Can you copy out every line in the rows below word for word, leaving the pictures out?

* START Extracted entries *

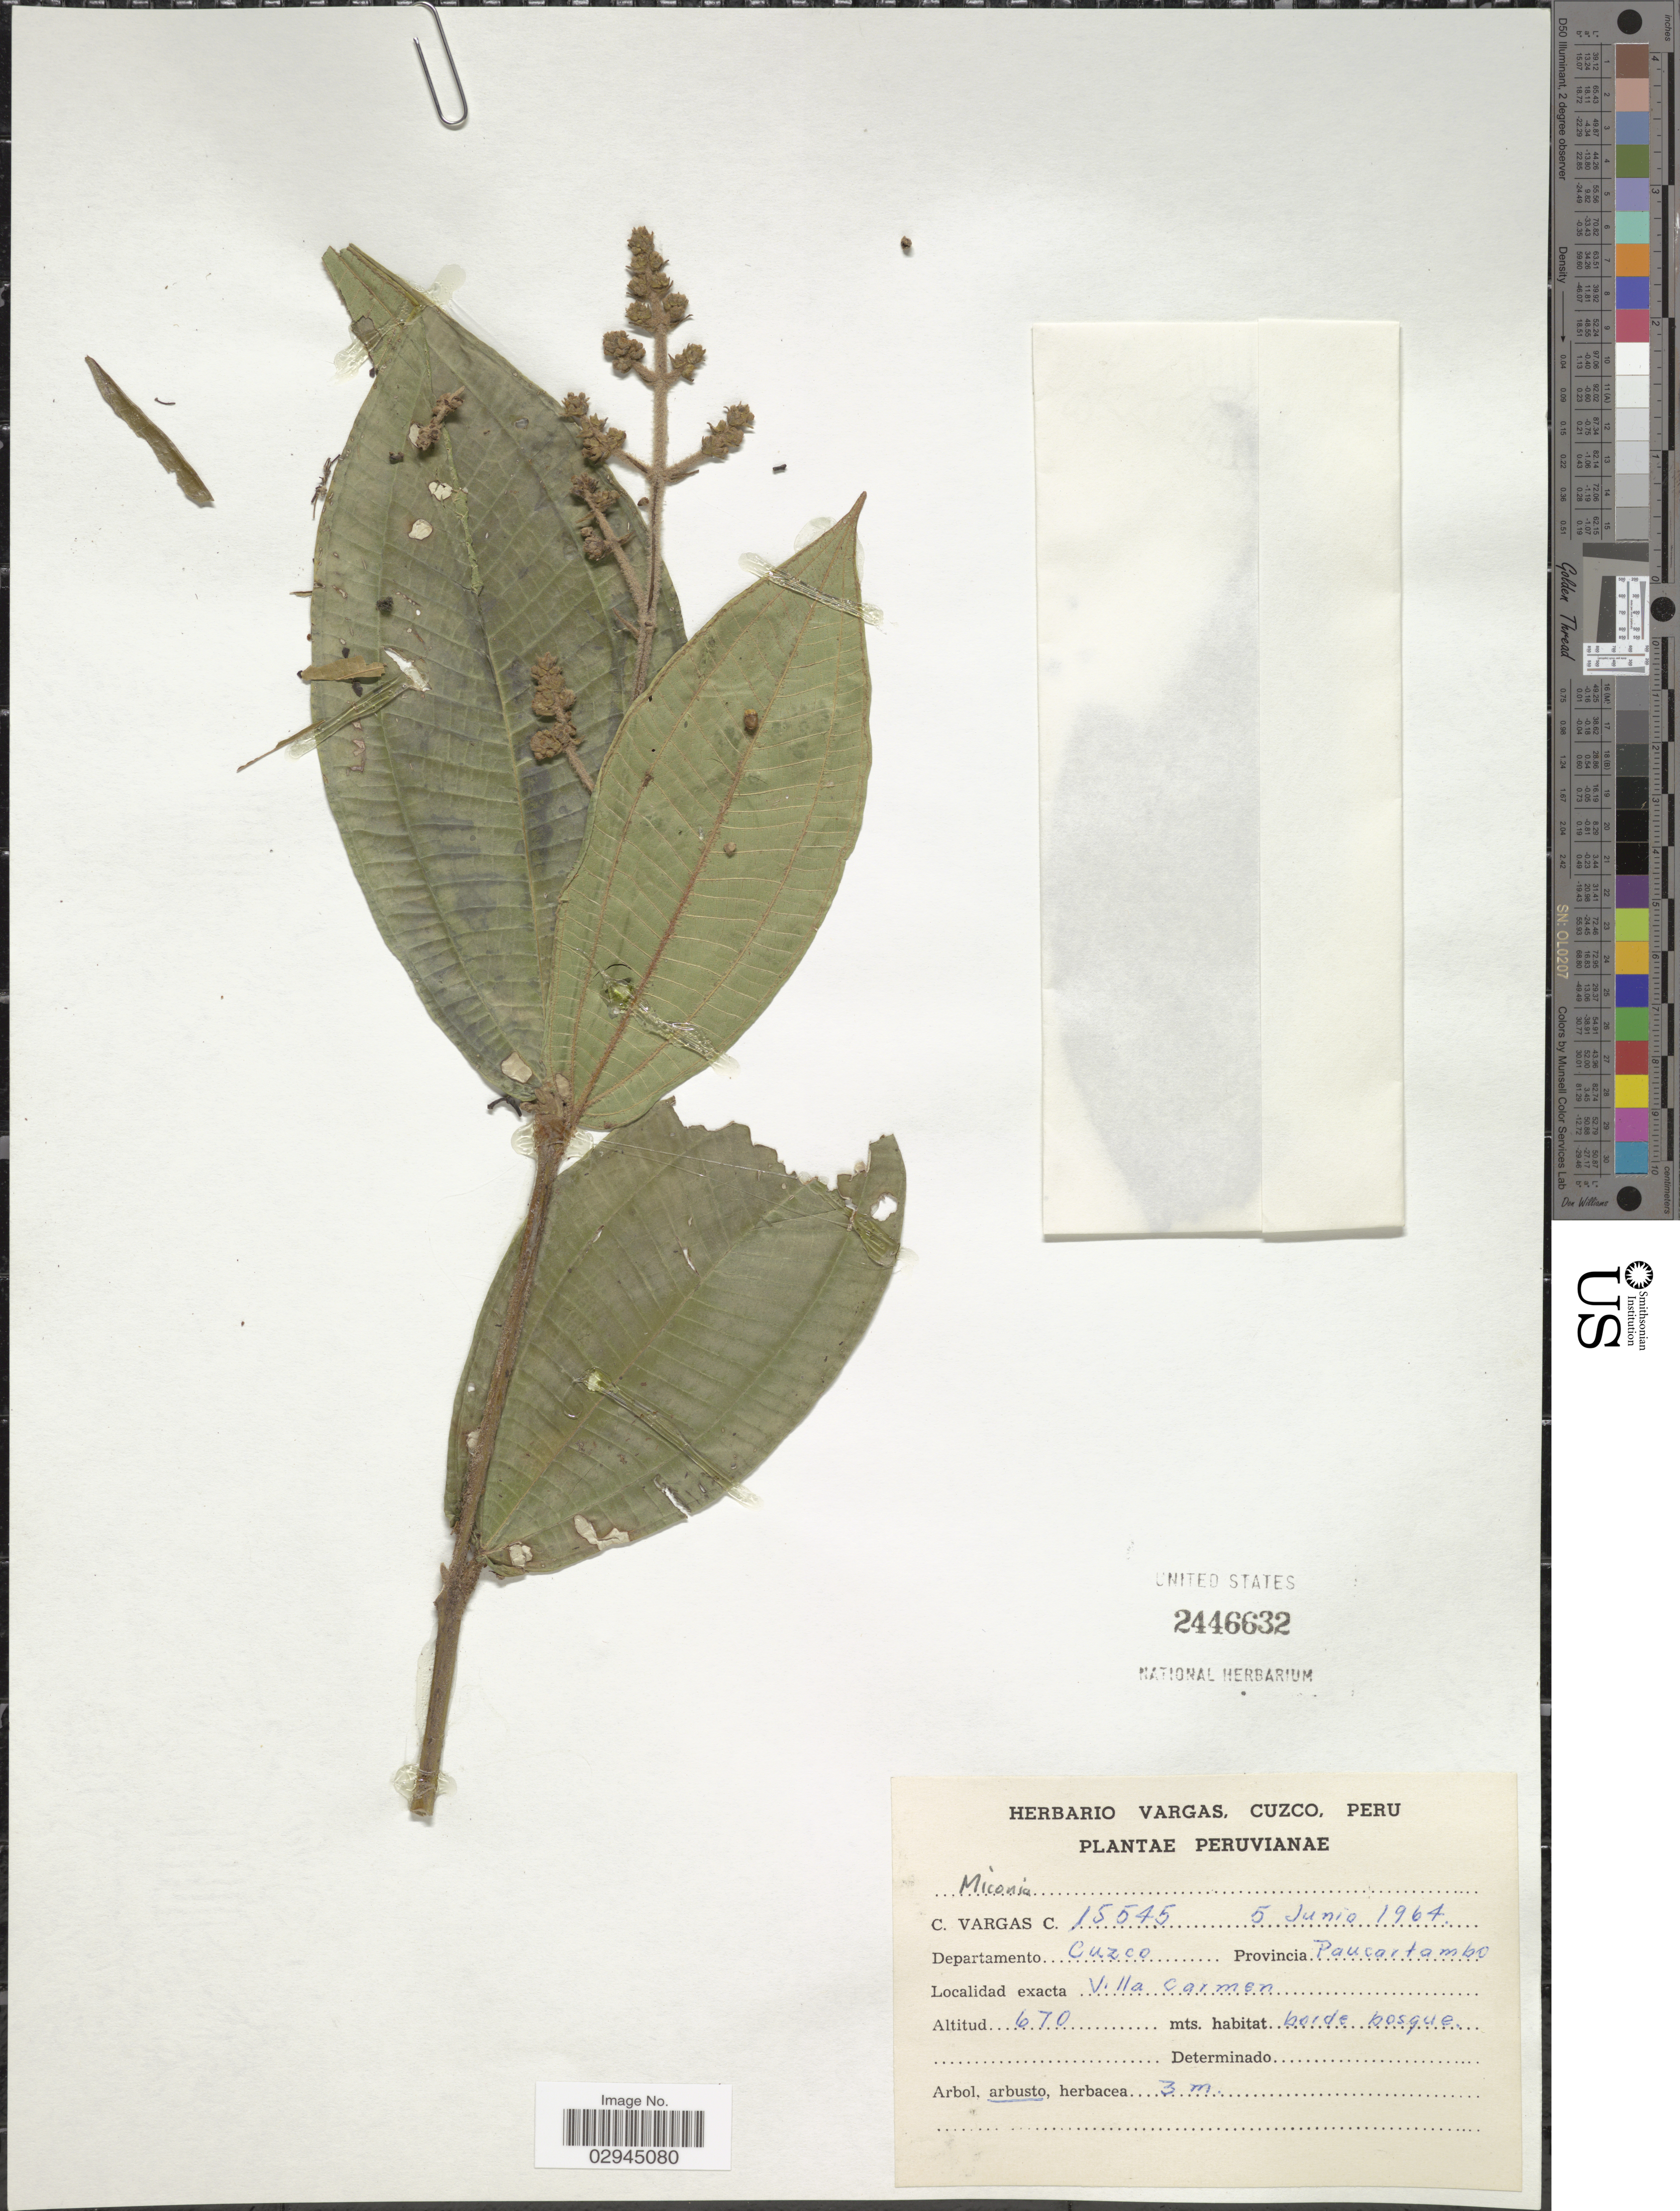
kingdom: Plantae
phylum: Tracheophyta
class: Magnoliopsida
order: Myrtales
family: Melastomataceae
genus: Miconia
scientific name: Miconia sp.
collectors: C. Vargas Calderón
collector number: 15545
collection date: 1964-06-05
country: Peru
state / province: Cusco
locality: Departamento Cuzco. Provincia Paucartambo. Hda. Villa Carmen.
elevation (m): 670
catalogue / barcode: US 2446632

* END Extracted entries *

(Completed exercise):
kingdom: Plantae
phylum: Tracheophyta
class: Magnoliopsida
order: Myrtales
family: Melastomataceae
genus: Miconia
scientific name: Miconia sp.
collectors: C. Vargas Calderón
collector number: 15545
collection date: 1964-06-05
country: Peru
state / province: Cusco
locality: Departamento Cuzco. Provincia Paucartambo. Hda. Villa Carmen.
elevation (m): 670
catalogue / barcode: US 2446632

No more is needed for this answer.